We’re all big spenders now

Are we “all socialists now”? That phrase has been endlessly reprised and repurposed since it was first uttered by a British minister (a centrist liberal) in 1887. Newsweek used it as the headline when President Barack Obama splurged billions of dollars in response to the banking crisis in 2009 — though in retrospect, maybe we need to redefine “splurge.” Governments are now decreeing stimulus packages that make the Troubled Asset Relief Program look like loose change.

Actual socialists are delighted, obviously. As they see it, the rest of us have finally caught up with their central premise that governments are better than individuals at doing the big stuff. Eye-watering sums of money are being commandeered, price controls imposed, free movement ended. Forms of conscription, at least for healthcare workers, are starting.

Do such measures make President Trump a socialist? Or Boris Johnson or Emmanuel Macron? Of course not. There is a difference between a one-off response to a planetary emergency and a belief that people are better off, in principle, if the government runs the economy.

Free-marketeers are not anarchists. Following John Locke, the first prophet of free markets, they want limited government, not zero government. There are certain things that almost everyone agrees are state responsibilities — maintaining a uniform justice system, for example, or defending the national territory. Even convinced libertarians allow that it would be impractical to let competing groups of property owners raise rival militias.

In this case, the state function is to curb an epidemic. Infecting others is as clear an example as you could ask for of what economists call an externality — a burden imposed on someone else that cannot be priced. No one, capitalist or socialist, seriously questions the right of a government to restrict some liberties in order to contain a plague. And since those restrictions impose a cost on citizens who are impeded in pursuing lawful occupations (restaurateurs or travel agents, to give two obvious examples), the state has a moral responsibility to compensate its own victims.

The real test will come afterward. Governments usually seize powers on an emergency basis only to hang on to them. In 1794, James Madison, in a letter to Thomas Jefferson, warned of “the old trick of turning every contingency into a resource for accumulating force in the Government.”

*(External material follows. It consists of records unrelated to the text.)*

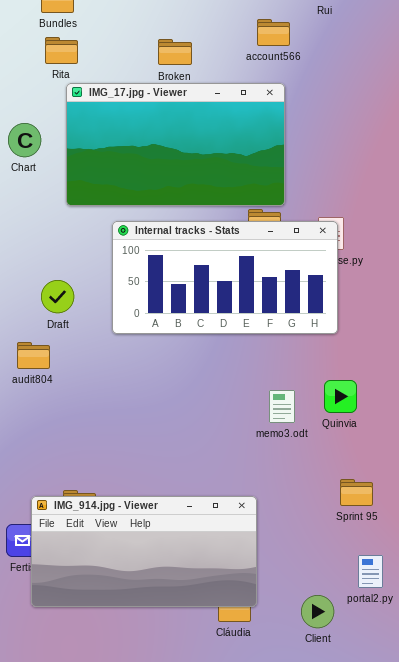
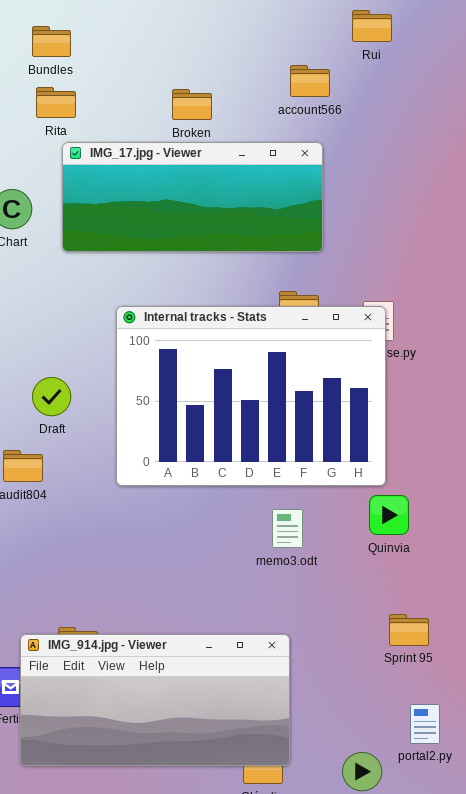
IMG_17.jpg - Viewer: [66,83,285,206] -> [62,142,323,252], resized
Internal tracks - Stats: [112,221,338,334] -> [116,306,386,486], resized
memo3.odt: [269,390,295,423] -> [272,509,303,548], moved

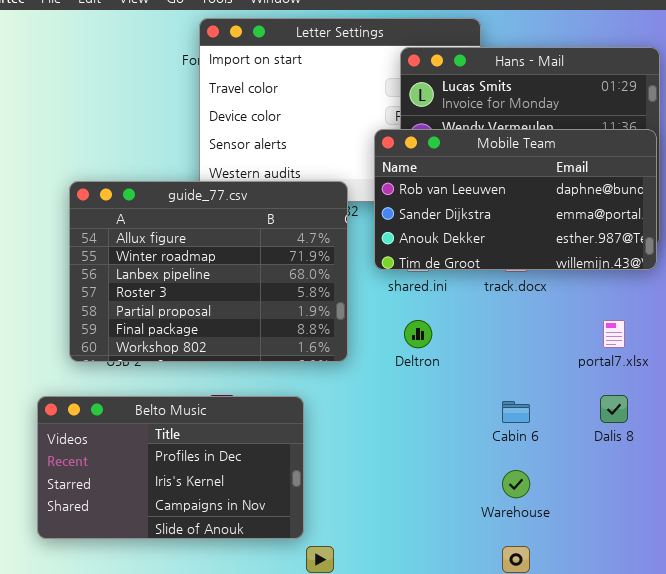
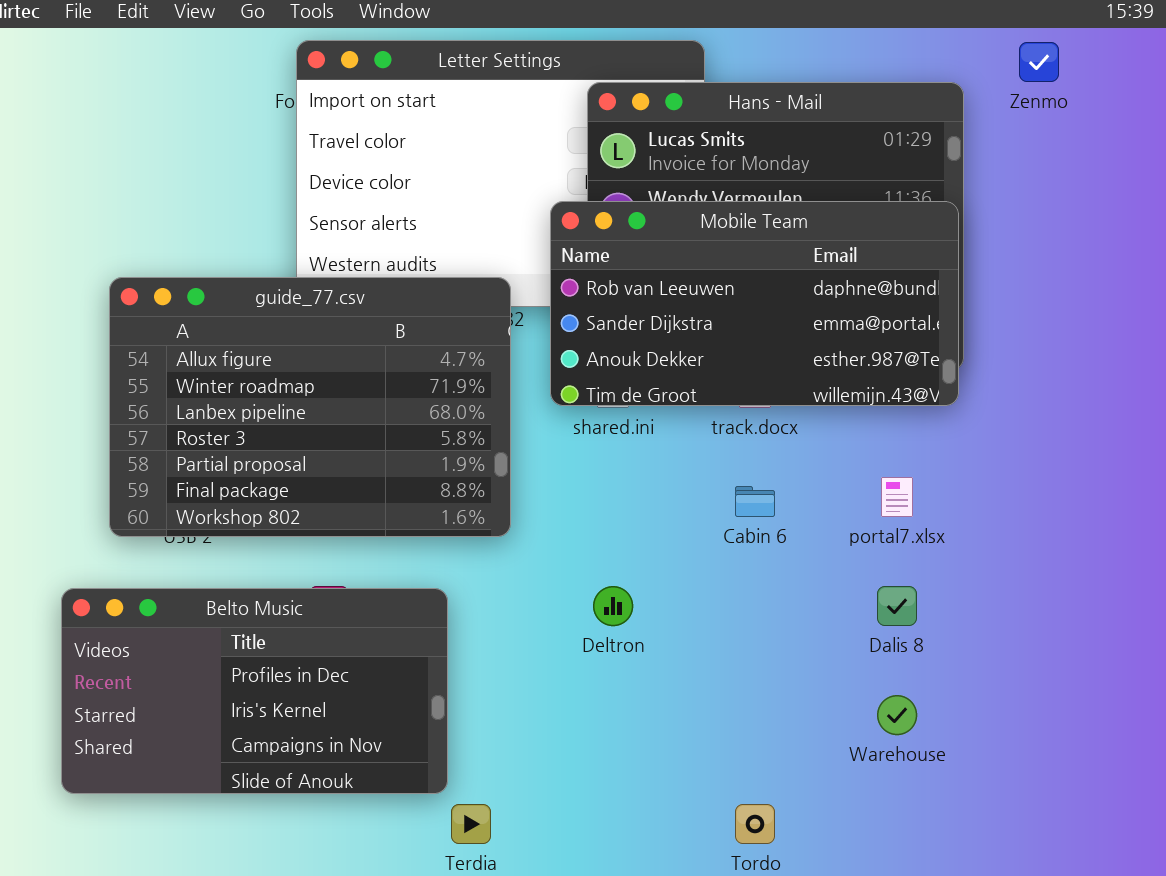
Deltron: [404,320,432,348] -> [593,586,633,626], moved
Cabin 6: [502,401,530,423] -> [735,486,775,517], moved
Warehouse: [502,470,530,498] -> [877,695,917,735], moved

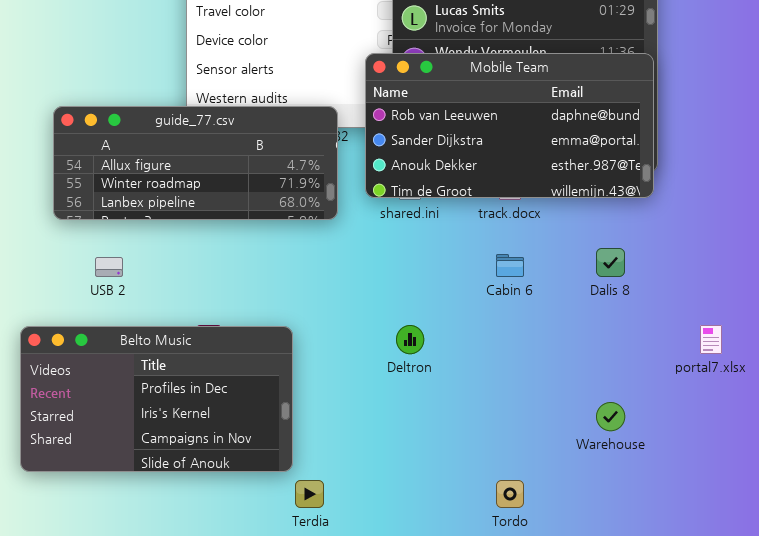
guide_77.csv: [109,277,511,537] -> [53,106,338,220], resized
portal7.xlsx: [881,477,913,517] -> [700,325,722,354], moved
Dalis 8: [877,586,917,626] -> [596,248,625,277], moved

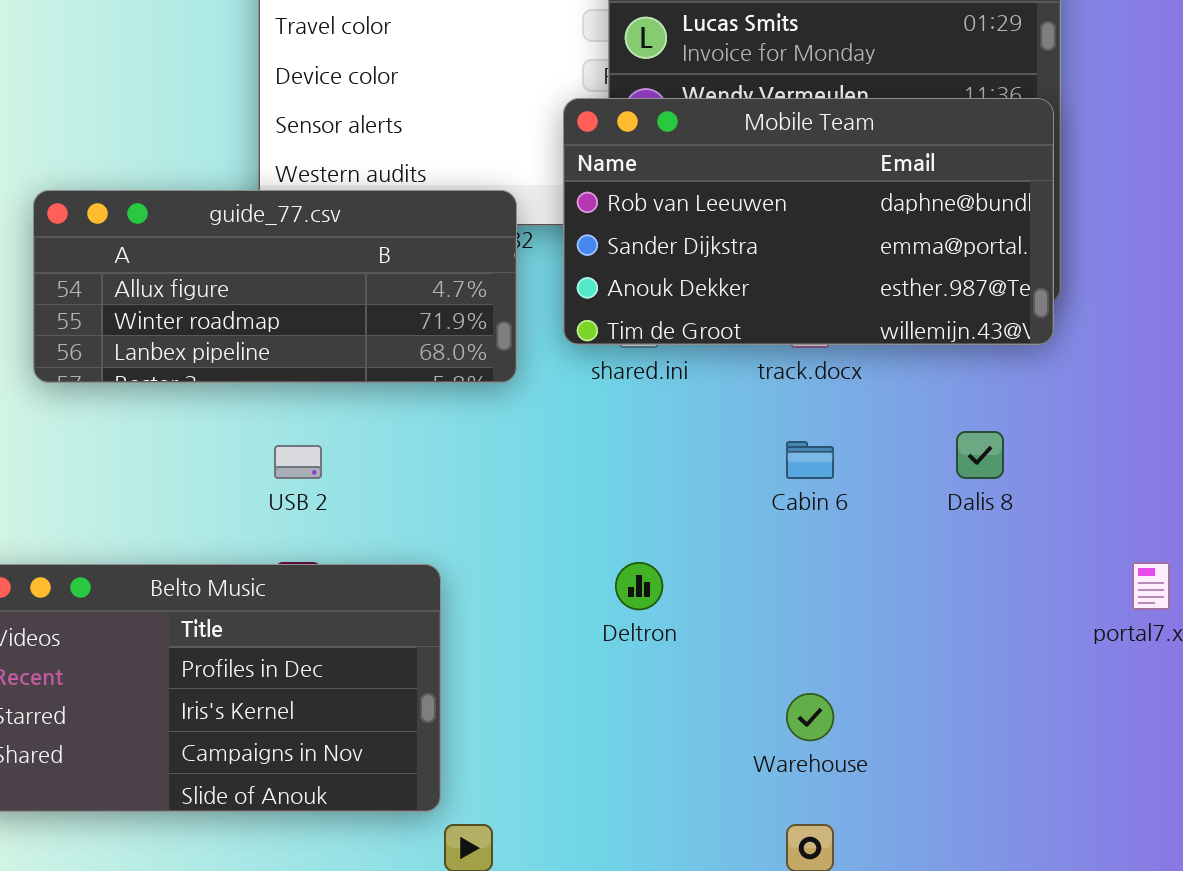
USB 2: [95,257,123,277] -> [274,445,322,479], moved
Warehouse: [596,402,625,431] -> [786,693,834,741], moved

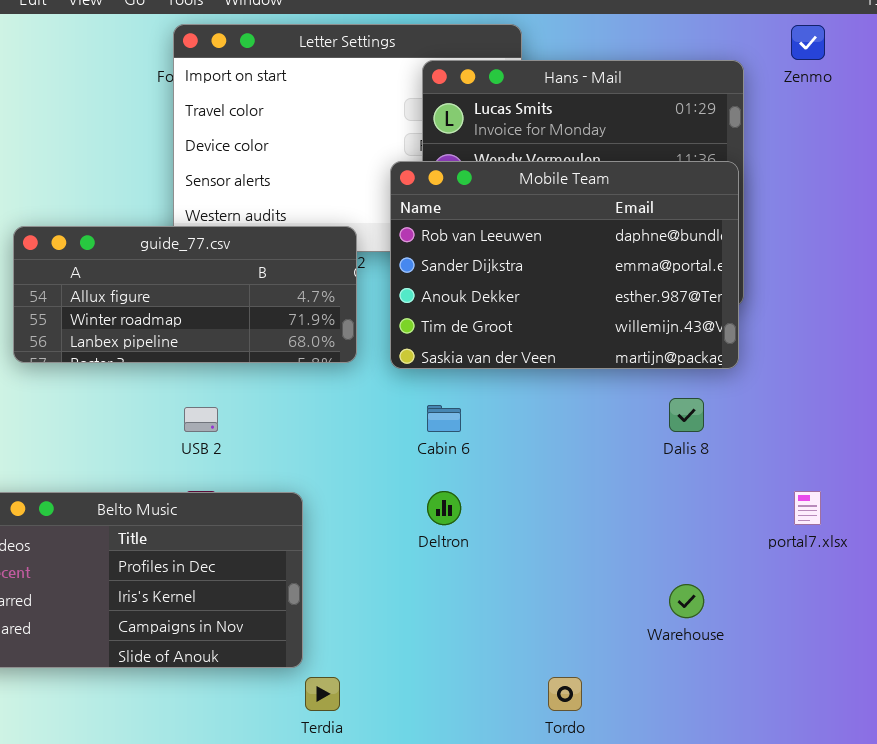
Mobile Team: [563,98,1054,345] -> [390,161,739,369], resized
Cabin 6: [786,441,834,479] -> [427,405,461,432], moved
Warehouse: [786,693,834,741] -> [669,584,704,618], moved

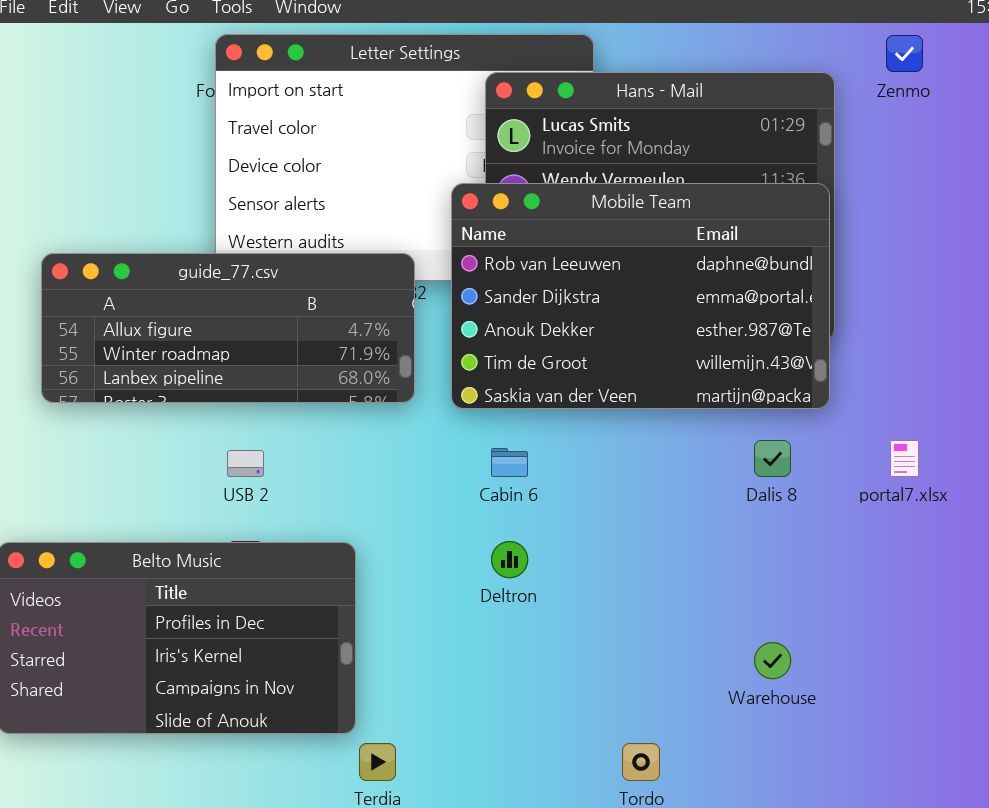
portal7.xlsx: [794,491,821,525] -> [890,440,919,477], moved

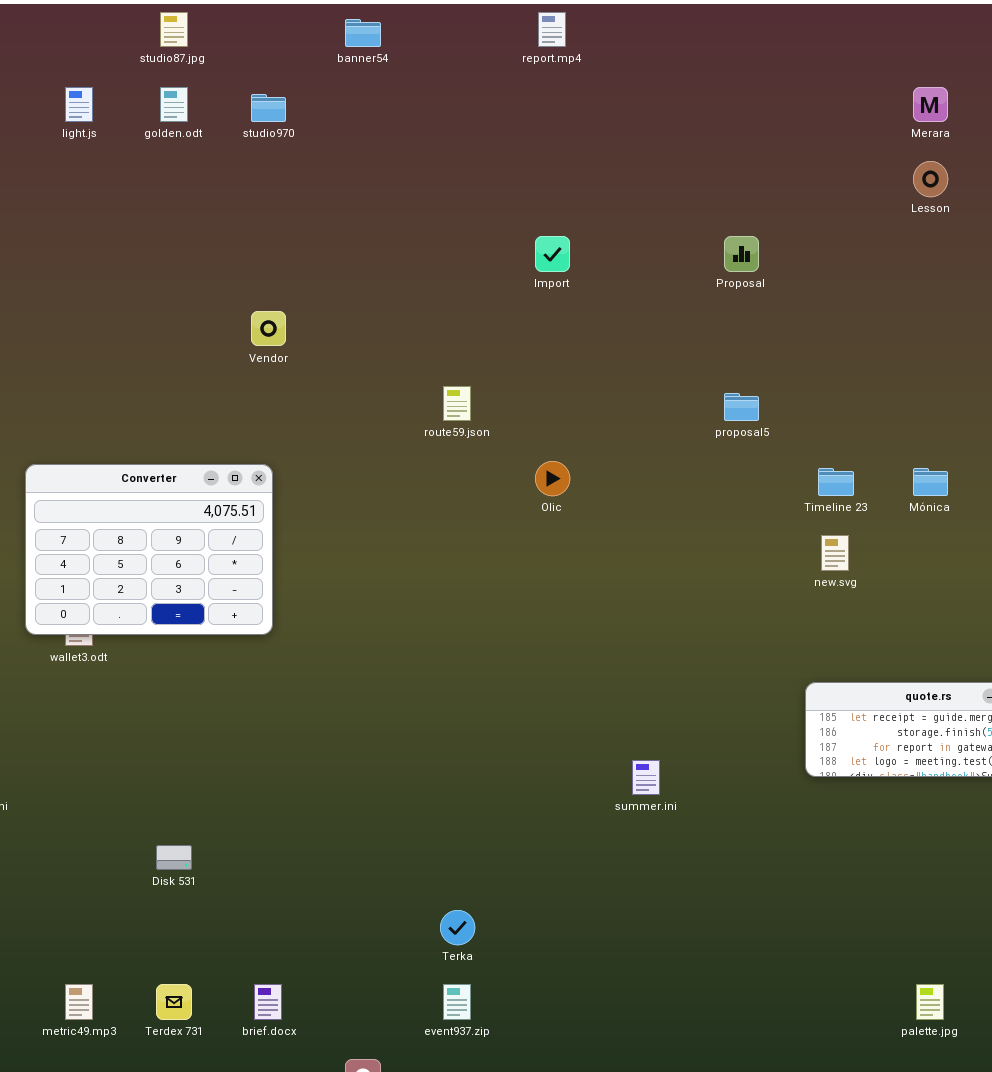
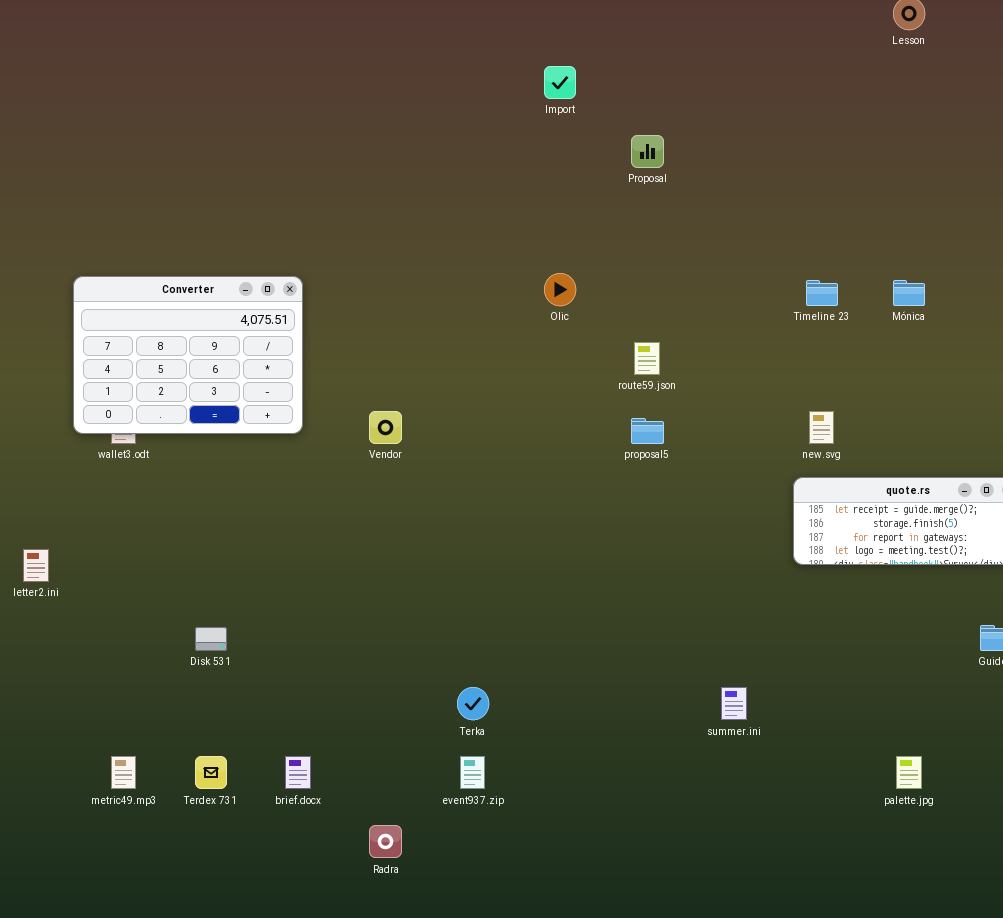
Proposal: [724,236,759,272] -> [631,135,664,168], moved
Vendor: [251,311,286,346] -> [369,411,402,444], moved
route59.json: [443,386,471,421] -> [634,342,660,375], moved
proposal5: [724,393,759,421] -> [631,418,664,444], moved
new.svg: [821,535,849,571] -> [809,411,834,444], moved
summer.ini: [632,760,660,795] -> [721,687,747,720], moved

Wars are the usual drivers of state expansion. Direct federal taxation wasn’t really a thing in Australia until 1915 or in Canada until 1916. In the United States, a federal income tax was first imposed in 1861 and in Britain in 1799 as “a temporary measure” necessary for “the prosecution of the war” against Napoleon. All these countries still have national income taxes today.

What we are witnessing resembles full mobilization more than anything seen peacetime. Johnson talks of leading a “wartime government.” As Winston Churchill’s biographer, he knows how single-mindedly the earlier Tory leader pursued victory and at how high a cost. Britain’s deficit stayed above 20% of GDP through the war years. Paying off that colossal debt brought three decades of inflation and a commensurate blow to national productivity. The final installment of the American wartime loan was not paid until 2006.

This time, it’s not just Britain undertaking an economic general mobilization. Many countries will emerge from the pandemic with World War II levels of borrowing and, indeed, World War II levels of state intervention. And then what?

“Nothing,” as Milton Friedman used to say, “is as permanent as a temporary government program.” Let’s assume a pessimistic but plausible scenario. Suppose that restrictions are in place for months rather than weeks. Imagine that large numbers of companies become dependent on state aid during that time. Why assume that it would all be swiftly dismantled afterward?

In Britain, the structures put in place during World War II lasted until the 1980s. A few of them (notably, the healthcare system) are still in place today.

I take comfort in the idea that if any leader has a visceral dislike of state control, it is Johnson. Once, when asked who his hero was, he cited the mayor from Jaws, who had defied the health and safety fanatics to keep the beaches open. True, he conceded, it turned out to be a bad call, but the mayor had been right in principle.

Is there a similar distaste for government action in Washington? Listen to the way both parties cheer extensions and abuses of executive power when they emanate from their own side. Recall how relaxed they were about a $1 trillion deficit before any of this started.

There seems to be no appetite to return to what we used to think of as normality. Socialists or not, we are all big spenders now.